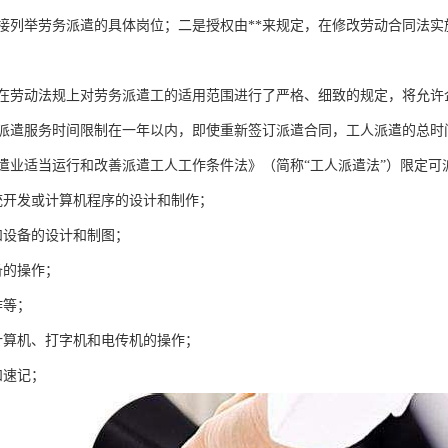
接列举劳务派遣的具体岗位；二是授权由**来规定，在修改劳动合同法实施
在劳动法规上对劳务派遣工的适用范围进行了严格、细致的规定，将允许
的派遣服务时间限制在一年以内，即使重新签订派遣合同，工人派遣的总时
遣业适当运行和改善派遣工人工作条件法》（简称“工人派遣法”）限定可
统开发或计算机程序的设计和制作；
和设备的设计和制图；
备的操作；
作等；
计算机、打字机和电传机的操作；
和速记；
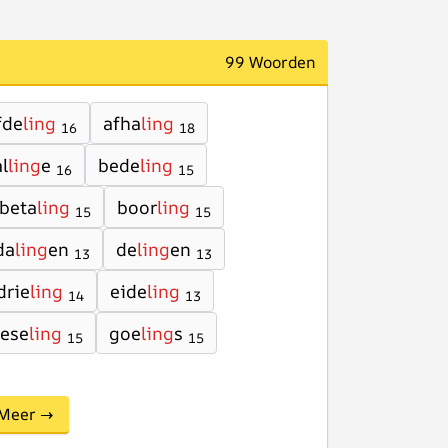
99 Woorden
fde
ling
afha
ling
16
18
l
ling
e
bede
ling
16
15
beta
ling
boor
ling
15
15
da
ling
en
de
ling
en
13
13
drie
ling
eide
ling
14
13
ese
ling
goe
ling
s
15
15
Meer →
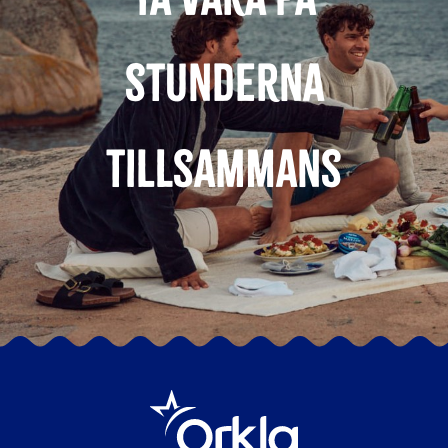
stunderna
tillsammans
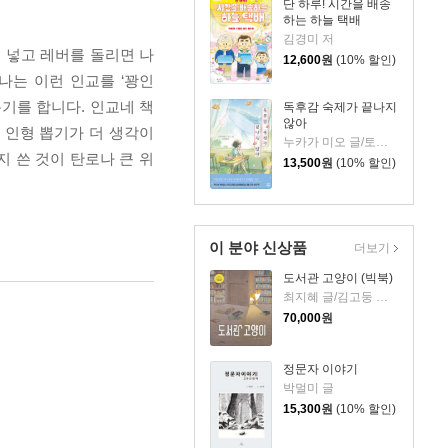
단 하루! 시간을 배송
하는 하늘 택배
김경미 저
 넣고 레버를 돌리면 나
12,600
원
(10% 할인)
나는 이런 인교를 ‘꽝인
기를 합니다. 인교네 책
독후감 숙제가 끝나지
않아
 인형 뽑기가 더 생각이
누카가 미오 글/토티 그림/김지영 역
 쓴 것이 탄로나 큰 위
13,500
원
(10% 할인)
이 분야 신상품
더보기
도서관 고양이 (빅북)
최지혜 글/김고둥 그림
70,000
원
정문자 이야기
박멀미 글
15,300
원
(10% 할인)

_ _ _

**Exercise description:** Each line of the listing above belongs in the answer exactly as written; the pictures do not.

**Result of the task:**
接列举劳务派遣的具体岗位；二是授权由**来规定，在修改劳动合同法实施
在劳动法规上对劳务派遣工的适用范围进行了严格、细致的规定，将允许
的派遣服务时间限制在一年以内，即使重新签订派遣合同，工人派遣的总时
遣业适当运行和改善派遣工人工作条件法》（简称“工人派遣法”）限定可
统开发或计算机程序的设计和制作；
和设备的设计和制图；
备的操作；
作等；
计算机、打字机和电传机的操作；
和速记；
99 Woorden
fde
ling
afha
ling
16
18
l
ling
e
bede
ling
16
15
beta
ling
boor
ling
15
15
da
ling
en
de
ling
en
13
13
drie
ling
eide
ling
14
13
ese
ling
goe
ling
s
15
15
Meer →
stunderna
tillsammans
단 하루! 시간을 배송
하는 하늘 택배
김경미 저
 넣고 레버를 돌리면 나
12,600
원
(10% 할인)
나는 이런 인교를 ‘꽝인
기를 합니다. 인교네 책
독후감 숙제가 끝나지
않아
 인형 뽑기가 더 생각이
누카가 미오 글/토티 그림/김지영 역
 쓴 것이 탄로나 큰 위
13,500
원
(10% 할인)
이 분야 신상품
더보기
도서관 고양이 (빅북)
최지혜 글/김고둥 그림
70,000
원
정문자 이야기
박멀미 글
15,300
원
(10% 할인)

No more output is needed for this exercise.